(Beginning of GIVEN ENTRIES)
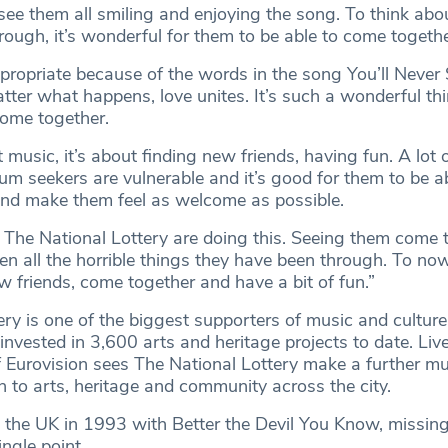
to see them all smiling and enjoying the song. To think ab
ough, it’s wonderful for them to be able to come togethe
propriate because of the words in the song You’ll Never
ter what happens, love unites. It’s such a wonderful thi
ome together.
t music, it’s about finding new friends, having fun. A lot 
um seekers are vulnerable and it’s good for them to be a
l and make them feel as welcome as possible.
at The National Lottery are doing this. Seeing them come t
en all the horrible things they have been through. To no
ew friends, come together and have a bit of fun.”
ry is one of the biggest supporters of music and culture 
vested in 3,600 arts and heritage projects to date. Live
f Eurovision sees The National Lottery make a further mul
 to arts, heritage and community across the city.
 the UK in 1993 with Better the Devil You Know, missing
ingle point.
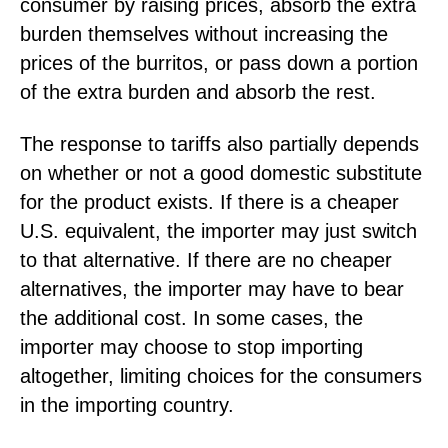
consumer by raising prices, absorb the extra
burden themselves without increasing the
prices of the burritos, or pass down a portion
of the extra burden and absorb the rest.
The response to tariffs also partially depends
on whether or not a good domestic substitute
for the product exists. If there is a cheaper
U.S. equivalent, the importer may just switch
to that alternative. If there are no cheaper
alternatives, the importer may have to bear
the additional cost. In some cases, the
importer may choose to stop importing
altogether, limiting choices for the consumers
in the importing country.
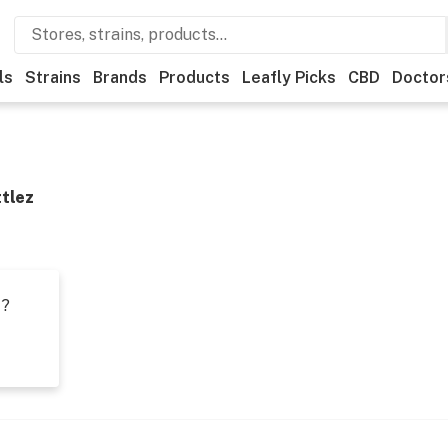
ls
Strains
Brands
Products
Leafly Picks
CBD
Doctor
ttlez
t?
s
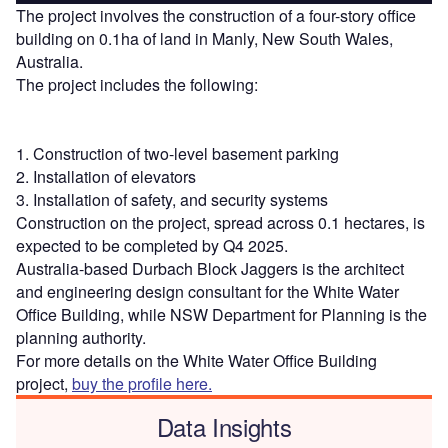
The project involves the construction of a four-story office
building on 0.1ha of land in Manly, New South Wales,
Australia.
The project includes the following:
1. Construction of two-level basement parking
2. Installation of elevators
3. Installation of safety, and security systems
Construction on the project, spread across 0.1 hectares, is
expected to be completed by Q4 2025.
Australia-based Durbach Block Jaggers is the architect
and engineering design consultant for the White Water
Office Building, while NSW Department for Planning is the
planning authority.
For more details on the White Water Office Building
project,
buy the profile here.
Data Insights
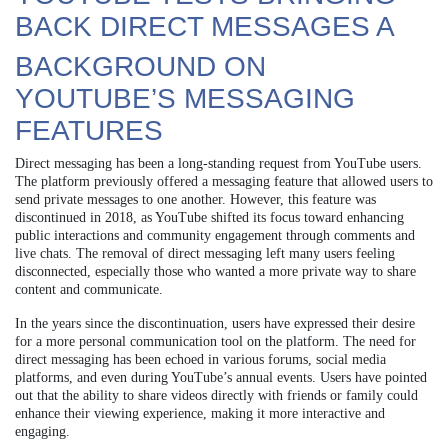
BACK DIRECT MESSAGES A
BACKGROUND ON
YOUTUBE’S MESSAGING
FEATURES
Direct messaging has been a long-standing request from YouTube users.
The platform previously offered a messaging feature that allowed users to
send private messages to one another. However, this feature was
discontinued in 2018, as YouTube shifted its focus toward enhancing
public interactions and community engagement through comments and
live chats. The removal of direct messaging left many users feeling
disconnected, especially those who wanted a more private way to share
content and communicate.
In the years since the discontinuation, users have expressed their desire
for a more personal communication tool on the platform. The need for
direct messaging has been echoed in various forums, social media
platforms, and even during YouTube’s annual events. Users have pointed
out that the ability to share videos directly with friends or family could
enhance their viewing experience, making it more interactive and
engaging.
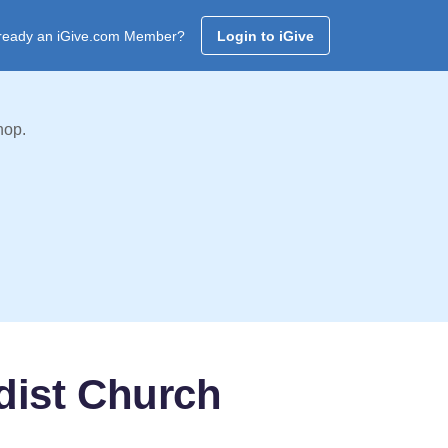
ready an iGive.com Member?
Login to iGive
hop.
dist Church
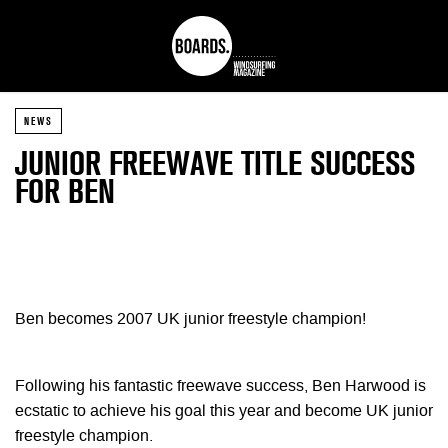
NEWS
JUNIOR FREEWAVE TITLE SUCCESS
FOR BEN
Ben becomes 2007 UK junior freestyle champion!
Following his fantastic freewave success, Ben Harwood is
ecstatic to achieve his goal this year and become UK junior
freestyle champion.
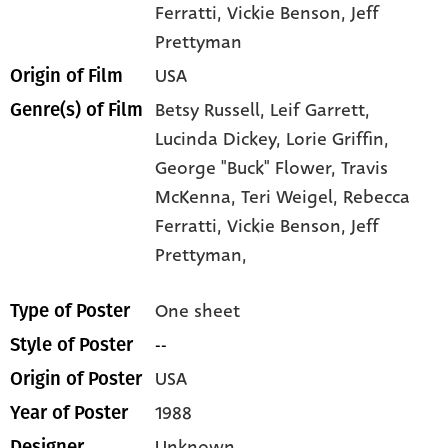
Ferratti
, Vickie Benson
, Jeff
Prettyman
USA
Origin of Film
Betsy Russell,
Leif Garrett,
Genre(s) of Film
Lucinda Dickey,
Lorie Griffin,
George "Buck" Flower,
Travis
McKenna,
Teri Weigel,
Rebecca
Ferratti,
Vickie Benson,
Jeff
Prettyman,
One sheet
Type of Poster
--
Style of Poster
USA
Origin of Poster
1988
Year of Poster
Unknown
Designer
(End of GIVEN ENTRIES)
§ **TASK BRIEF**
Recast the lines as a JSON list of strings, one string per line with blank lines skipped, starting at the line that contains "consumer by raising prices, absorb the extra" and ending at the line that contains "Data Insights". Leave the pictures out of the answer.

§ **RESPONSE TO THIS TASK**
[
  "consumer by raising prices, absorb the extra",
  "burden themselves without increasing the",
  "prices of the burritos, or pass down a portion",
  "of the extra burden and absorb the rest.",
  "The response to tariffs also partially depends",
  "on whether or not a good domestic substitute",
  "for the product exists. If there is a cheaper",
  "U.S. equivalent, the importer may just switch",
  "to that alternative. If there are no cheaper",
  "alternatives, the importer may have to bear",
  "the additional cost. In some cases, the",
  "importer may choose to stop importing",
  "altogether, limiting choices for the consumers",
  "in the importing country.",
  "ls",
  "Strains",
  "Brands",
  "Products",
  "Leafly Picks",
  "CBD",
  "Doctor",
  "ttlez",
  "t?",
  "s",
  "The project involves the construction of a four-story office",
  "building on 0.1ha of land in Manly, New South Wales,",
  "Australia.",
  "The project includes the following:",
  "1. Construction of two-level basement parking",
  "2. Installation of elevators",
  "3. Installation of safety, and security systems",
  "Construction on the project, spread across 0.1 hectares, is",
  "expected to be completed by Q4 2025.",
  "Australia-based Durbach Block Jaggers is the architect",
  "and engineering design consultant for the White Water",
  "Office Building, while NSW Department for Planning is the",
  "planning authority.",
  "For more details on the White Water Office Building",
  "project,",
  "buy the profile here.",
  "Data Insights"
]